§ **TASK STATEMENT**
Everything from the line containing "neuerlichen Aufnahme der" to the end of the records must be restated word for word, and nothing else.

§ **SOURCE INFORMATION**
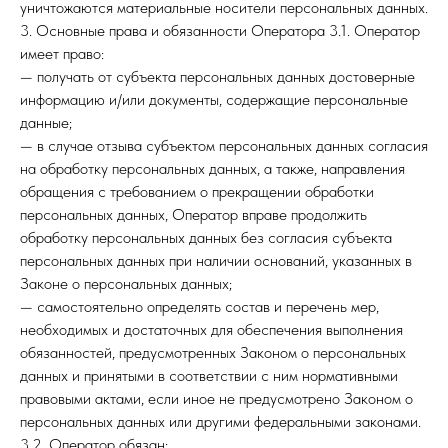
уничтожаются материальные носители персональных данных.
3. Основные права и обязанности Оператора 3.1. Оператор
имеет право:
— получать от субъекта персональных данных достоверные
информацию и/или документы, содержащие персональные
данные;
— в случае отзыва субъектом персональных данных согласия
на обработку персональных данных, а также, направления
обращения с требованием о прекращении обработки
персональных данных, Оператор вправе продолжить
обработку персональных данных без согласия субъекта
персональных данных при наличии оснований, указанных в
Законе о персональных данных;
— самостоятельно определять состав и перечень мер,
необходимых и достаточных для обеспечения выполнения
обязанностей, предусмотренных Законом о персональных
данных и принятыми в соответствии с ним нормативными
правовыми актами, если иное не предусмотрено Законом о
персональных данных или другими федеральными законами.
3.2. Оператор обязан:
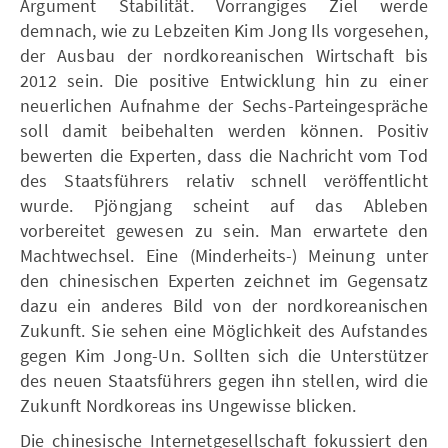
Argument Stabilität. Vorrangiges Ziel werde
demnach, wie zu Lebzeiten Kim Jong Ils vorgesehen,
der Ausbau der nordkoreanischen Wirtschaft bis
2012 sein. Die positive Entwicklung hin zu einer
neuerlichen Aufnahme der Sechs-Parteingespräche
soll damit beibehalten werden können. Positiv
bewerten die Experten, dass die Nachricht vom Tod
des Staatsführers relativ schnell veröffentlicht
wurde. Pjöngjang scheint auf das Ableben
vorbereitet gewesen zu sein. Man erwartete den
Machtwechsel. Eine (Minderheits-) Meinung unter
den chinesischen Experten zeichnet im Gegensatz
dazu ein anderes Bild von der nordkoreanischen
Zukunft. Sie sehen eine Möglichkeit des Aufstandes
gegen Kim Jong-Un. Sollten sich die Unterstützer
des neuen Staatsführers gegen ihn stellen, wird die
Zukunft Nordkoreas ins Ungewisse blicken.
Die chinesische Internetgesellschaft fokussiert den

§ **SOLVED EXERCISE**
neuerlichen Aufnahme der Sechs-Parteingespräche
soll damit beibehalten werden können. Positiv
bewerten die Experten, dass die Nachricht vom Tod
des Staatsführers relativ schnell veröffentlicht
wurde. Pjöngjang scheint auf das Ableben
vorbereitet gewesen zu sein. Man erwartete den
Machtwechsel. Eine (Minderheits-) Meinung unter
den chinesischen Experten zeichnet im Gegensatz
dazu ein anderes Bild von der nordkoreanischen
Zukunft. Sie sehen eine Möglichkeit des Aufstandes
gegen Kim Jong-Un. Sollten sich die Unterstützer
des neuen Staatsführers gegen ihn stellen, wird die
Zukunft Nordkoreas ins Ungewisse blicken.
Die chinesische Internetgesellschaft fokussiert den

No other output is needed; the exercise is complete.